Exercise goal: Find the line with "Confident Messaging: Opens" in the entries below. Repeat it, every following line, and the line with "Junior Designer Version: Uses", exactly and with nothing added.

* * * * *

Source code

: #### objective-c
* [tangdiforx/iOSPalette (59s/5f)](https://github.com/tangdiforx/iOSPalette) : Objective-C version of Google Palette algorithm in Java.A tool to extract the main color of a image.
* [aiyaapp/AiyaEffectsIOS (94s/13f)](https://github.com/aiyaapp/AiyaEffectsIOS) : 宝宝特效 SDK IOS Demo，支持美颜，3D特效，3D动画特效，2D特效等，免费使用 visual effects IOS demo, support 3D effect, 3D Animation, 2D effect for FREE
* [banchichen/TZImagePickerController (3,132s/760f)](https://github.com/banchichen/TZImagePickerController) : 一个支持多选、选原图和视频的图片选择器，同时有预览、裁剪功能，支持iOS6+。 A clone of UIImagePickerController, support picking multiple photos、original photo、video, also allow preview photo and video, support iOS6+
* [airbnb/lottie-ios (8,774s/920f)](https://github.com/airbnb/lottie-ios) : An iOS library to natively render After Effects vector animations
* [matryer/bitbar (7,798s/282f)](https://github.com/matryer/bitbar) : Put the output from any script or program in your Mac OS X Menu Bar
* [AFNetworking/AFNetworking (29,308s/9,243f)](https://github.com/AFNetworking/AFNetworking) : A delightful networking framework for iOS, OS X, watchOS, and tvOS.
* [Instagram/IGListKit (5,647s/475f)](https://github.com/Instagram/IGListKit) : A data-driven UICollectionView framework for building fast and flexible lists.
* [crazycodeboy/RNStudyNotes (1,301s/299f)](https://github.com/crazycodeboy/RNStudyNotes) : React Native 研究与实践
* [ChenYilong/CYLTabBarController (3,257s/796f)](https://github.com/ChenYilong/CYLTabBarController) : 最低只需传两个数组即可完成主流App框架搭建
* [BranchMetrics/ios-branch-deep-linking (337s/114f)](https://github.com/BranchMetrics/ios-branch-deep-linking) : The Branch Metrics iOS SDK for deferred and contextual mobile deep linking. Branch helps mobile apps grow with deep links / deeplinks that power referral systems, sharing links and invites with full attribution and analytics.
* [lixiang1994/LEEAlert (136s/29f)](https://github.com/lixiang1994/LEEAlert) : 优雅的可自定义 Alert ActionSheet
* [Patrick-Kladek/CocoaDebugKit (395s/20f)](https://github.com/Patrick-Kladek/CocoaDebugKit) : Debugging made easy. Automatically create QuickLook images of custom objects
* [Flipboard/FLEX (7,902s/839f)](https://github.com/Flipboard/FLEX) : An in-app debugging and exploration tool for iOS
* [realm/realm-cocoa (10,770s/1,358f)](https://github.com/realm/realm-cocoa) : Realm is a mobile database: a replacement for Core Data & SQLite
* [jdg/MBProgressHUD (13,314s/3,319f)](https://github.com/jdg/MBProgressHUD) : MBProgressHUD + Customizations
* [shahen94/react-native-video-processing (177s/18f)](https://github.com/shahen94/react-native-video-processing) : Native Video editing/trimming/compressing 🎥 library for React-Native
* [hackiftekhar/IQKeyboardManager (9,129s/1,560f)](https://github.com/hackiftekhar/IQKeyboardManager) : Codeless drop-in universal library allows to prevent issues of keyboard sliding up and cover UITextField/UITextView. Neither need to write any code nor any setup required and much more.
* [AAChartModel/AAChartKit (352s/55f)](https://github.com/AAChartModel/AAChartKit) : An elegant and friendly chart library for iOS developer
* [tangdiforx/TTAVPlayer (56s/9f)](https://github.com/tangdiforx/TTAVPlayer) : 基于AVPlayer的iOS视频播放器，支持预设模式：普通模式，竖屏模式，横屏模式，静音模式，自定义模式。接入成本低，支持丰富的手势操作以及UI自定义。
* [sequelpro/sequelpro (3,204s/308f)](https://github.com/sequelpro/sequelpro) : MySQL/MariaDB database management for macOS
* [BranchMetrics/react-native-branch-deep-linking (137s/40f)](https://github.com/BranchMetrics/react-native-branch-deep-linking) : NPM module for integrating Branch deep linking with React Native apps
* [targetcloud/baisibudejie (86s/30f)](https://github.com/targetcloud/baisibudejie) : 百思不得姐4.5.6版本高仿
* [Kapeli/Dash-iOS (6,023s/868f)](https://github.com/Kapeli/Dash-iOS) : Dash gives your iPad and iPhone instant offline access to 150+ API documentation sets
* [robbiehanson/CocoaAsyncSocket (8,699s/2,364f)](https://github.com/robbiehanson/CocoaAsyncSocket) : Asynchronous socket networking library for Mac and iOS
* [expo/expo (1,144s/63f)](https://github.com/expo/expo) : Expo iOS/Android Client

* * * * *

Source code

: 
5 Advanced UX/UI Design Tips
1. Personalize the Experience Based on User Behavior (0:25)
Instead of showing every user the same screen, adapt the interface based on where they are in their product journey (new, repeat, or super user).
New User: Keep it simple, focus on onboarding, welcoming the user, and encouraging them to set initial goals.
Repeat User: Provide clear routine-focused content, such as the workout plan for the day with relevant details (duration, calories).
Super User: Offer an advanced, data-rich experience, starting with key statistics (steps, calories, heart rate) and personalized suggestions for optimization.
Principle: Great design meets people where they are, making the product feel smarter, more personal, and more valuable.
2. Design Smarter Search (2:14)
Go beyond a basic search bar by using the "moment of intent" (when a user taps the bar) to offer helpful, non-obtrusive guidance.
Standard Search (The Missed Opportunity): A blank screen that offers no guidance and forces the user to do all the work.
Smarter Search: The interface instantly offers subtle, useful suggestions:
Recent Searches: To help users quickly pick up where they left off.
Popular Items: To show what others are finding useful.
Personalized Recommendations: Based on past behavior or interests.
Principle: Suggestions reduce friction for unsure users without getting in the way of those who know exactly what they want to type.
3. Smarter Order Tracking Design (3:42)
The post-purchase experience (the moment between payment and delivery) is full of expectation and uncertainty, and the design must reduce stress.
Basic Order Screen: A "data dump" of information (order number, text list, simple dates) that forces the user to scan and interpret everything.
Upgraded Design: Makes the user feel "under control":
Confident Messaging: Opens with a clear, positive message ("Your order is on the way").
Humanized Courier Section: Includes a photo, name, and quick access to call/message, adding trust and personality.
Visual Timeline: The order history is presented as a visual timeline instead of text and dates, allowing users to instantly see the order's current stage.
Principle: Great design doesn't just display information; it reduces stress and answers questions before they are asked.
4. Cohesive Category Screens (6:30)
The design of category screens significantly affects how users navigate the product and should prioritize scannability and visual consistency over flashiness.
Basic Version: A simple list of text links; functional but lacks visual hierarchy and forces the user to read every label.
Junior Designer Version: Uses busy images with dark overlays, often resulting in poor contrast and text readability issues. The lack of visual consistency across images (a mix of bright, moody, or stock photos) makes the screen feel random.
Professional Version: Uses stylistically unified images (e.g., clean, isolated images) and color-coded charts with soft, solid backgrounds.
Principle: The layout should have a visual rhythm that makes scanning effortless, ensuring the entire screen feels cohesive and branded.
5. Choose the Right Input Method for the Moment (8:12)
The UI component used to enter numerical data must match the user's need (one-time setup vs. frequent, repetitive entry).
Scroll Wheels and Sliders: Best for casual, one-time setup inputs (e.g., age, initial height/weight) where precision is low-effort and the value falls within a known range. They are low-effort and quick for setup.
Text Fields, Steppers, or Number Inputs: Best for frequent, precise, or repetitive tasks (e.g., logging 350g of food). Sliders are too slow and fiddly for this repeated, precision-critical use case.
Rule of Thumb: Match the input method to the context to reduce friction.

* * * * *

Expected output:
Confident Messaging: Opens with a clear, positive message ("Your order is on the way").
Humanized Courier Section: Includes a photo, name, and quick access to call/message, adding trust and personality.
Visual Timeline: The order history is presented as a visual timeline instead of text and dates, allowing users to instantly see the order's current stage.
Principle: Great design doesn't just display information; it reduces stress and answers questions before they are asked.
4. Cohesive Category Screens (6:30)
The design of category screens significantly affects how users navigate the product and should prioritize scannability and visual consistency over flashiness.
Basic Version: A simple list of text links; functional but lacks visual hierarchy and forces the user to read every label.
Junior Designer Version: Uses busy images with dark overlays, often resulting in poor contrast and text readability issues. The lack of visual consistency across images (a mix of bright, moody, or stock photos) makes the screen feel random.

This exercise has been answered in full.